Recuerdo cuando el tiempo no era tal y sus manecillas iban tan
deprisa que los cinco sentidos se colaban por mis poros. Me convertía así en
una trashumante atemporal donde el sentir de las sensaciones no había hueco
para ellas. Tampoco la brújula me funcionaba, carecía de norte y sur. ¡Cuántas
cosas me he perdido!, pero ahora el tiempo se ausenta de mi reloj de distintas
maneras, como si las horas se deleitaran en su lentitud. He perdido la ceguera
de antes, huelo el aroma de mi vida, el paladar se deleita hasta con un simple
fruto. Repaso la piel de las horas, a veces rugosa, otrora terciopelo. Escucho
el jazz en el que se han convertido los meses y avisto las cuatro estaciones.
Así en el sosiego de este tiempo nuevo percibo cómo el centro de
la ciudad está repleto de ancianos con sus penas vagando por las calles. Los
letreros se convierten en sus recuerdos deshilachados. Se sientan en los bancos
para hacer un alto en ese camino de ausentes y, cuando te descubren a su lado,
sus ojos se encienden como dos guindillas. Entonces sus voces, parpadeando de
emociones incompletas, te hablan, anidan en ti su soledad. A unos, un sobrino
les regaló un periquito que canta cuando presiente sus pasos tartamudos. A
otros, es una tortuga que a sus nietos se les olvidó en su casa en la última
navidad y ahora es su fiel compañero. Los que tienen mejor suerte, alguien les
dejó al cuidado de un perrillo, ahora es su fiel compañero de batallas, el oído
sordo que escucha y quita penas. Las manos aradas de su dueño es el mejor
talismán para el chucho que controla el respirar del anciano que se desvive por
él.

=======

● PROBLEMA PLANTEADO 1:
Copia tal cual, del texto sobre el paso del tiempo, el fragmento que va desde "Recuerdo cuando el" hasta "las cuatro estaciones.".
● PROBLEMA PLANTEADO 2:
Indica cuántas líneas de los registros contienen la palabra "naar". Responde solo con el número.

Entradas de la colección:
=======

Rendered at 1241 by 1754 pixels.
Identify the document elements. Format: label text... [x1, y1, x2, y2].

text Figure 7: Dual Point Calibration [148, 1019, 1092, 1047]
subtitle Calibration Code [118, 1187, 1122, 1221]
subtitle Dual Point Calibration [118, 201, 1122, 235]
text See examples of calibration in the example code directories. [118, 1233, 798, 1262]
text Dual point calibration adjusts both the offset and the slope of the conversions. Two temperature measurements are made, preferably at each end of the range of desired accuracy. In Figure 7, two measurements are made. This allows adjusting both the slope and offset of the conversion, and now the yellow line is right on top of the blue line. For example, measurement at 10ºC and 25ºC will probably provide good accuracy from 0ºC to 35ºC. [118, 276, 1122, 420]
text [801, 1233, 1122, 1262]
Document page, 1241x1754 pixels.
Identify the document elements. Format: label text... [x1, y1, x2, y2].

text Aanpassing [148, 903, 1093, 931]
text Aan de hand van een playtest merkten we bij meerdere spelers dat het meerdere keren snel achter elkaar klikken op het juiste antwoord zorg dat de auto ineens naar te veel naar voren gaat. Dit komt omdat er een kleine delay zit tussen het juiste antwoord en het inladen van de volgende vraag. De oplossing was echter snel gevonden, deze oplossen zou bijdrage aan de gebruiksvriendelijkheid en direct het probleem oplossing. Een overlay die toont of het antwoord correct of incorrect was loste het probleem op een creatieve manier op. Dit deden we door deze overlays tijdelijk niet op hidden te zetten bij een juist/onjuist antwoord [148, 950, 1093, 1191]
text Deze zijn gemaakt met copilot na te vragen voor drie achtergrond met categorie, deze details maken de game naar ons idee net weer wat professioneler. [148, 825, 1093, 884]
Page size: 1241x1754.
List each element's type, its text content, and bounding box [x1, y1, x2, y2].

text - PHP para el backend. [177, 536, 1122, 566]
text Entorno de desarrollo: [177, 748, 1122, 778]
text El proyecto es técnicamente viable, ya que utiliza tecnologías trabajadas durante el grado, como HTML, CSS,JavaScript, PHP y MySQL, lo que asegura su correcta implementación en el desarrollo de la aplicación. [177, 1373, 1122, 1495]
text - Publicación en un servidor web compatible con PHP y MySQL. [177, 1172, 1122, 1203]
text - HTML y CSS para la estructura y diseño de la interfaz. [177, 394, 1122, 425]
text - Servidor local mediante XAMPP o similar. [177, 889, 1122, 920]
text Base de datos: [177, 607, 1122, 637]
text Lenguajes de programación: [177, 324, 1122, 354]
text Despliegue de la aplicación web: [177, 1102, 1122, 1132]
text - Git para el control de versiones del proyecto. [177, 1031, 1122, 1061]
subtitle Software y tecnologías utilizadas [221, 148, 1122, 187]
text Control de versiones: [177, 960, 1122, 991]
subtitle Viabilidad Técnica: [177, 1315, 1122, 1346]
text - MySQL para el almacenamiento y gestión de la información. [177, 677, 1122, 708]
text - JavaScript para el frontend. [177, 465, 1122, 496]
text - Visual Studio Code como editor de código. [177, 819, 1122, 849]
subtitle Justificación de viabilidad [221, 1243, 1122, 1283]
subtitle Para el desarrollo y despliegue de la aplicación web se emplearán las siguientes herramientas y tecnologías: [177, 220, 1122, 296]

=======

● RESPUESTA CORRECTA 1:
Recuerdo cuando el tiempo no era tal y sus manecillas iban tan
deprisa que los cinco sentidos se colaban por mis poros. Me convertía así en
una trashumante atemporal donde el sentir de las sensaciones no había hueco
para ellas. Tampoco la brújula me funcionaba, carecía de norte y sur. ¡Cuántas
cosas me he perdido!, pero ahora el tiempo se ausenta de mi reloj de distintas
maneras, como si las horas se deleitaran en su lentitud. He perdido la ceguera
de antes, huelo el aroma de mi vida, el paladar se deleita hasta con un simple
fruto. Repaso la piel de las horas, a veces rugosa, otrora terciopelo. Escucho
el jazz en el que se han convertido los meses y avisto las cuatro estaciones.

● RESPUESTA CORRECTA 2:
2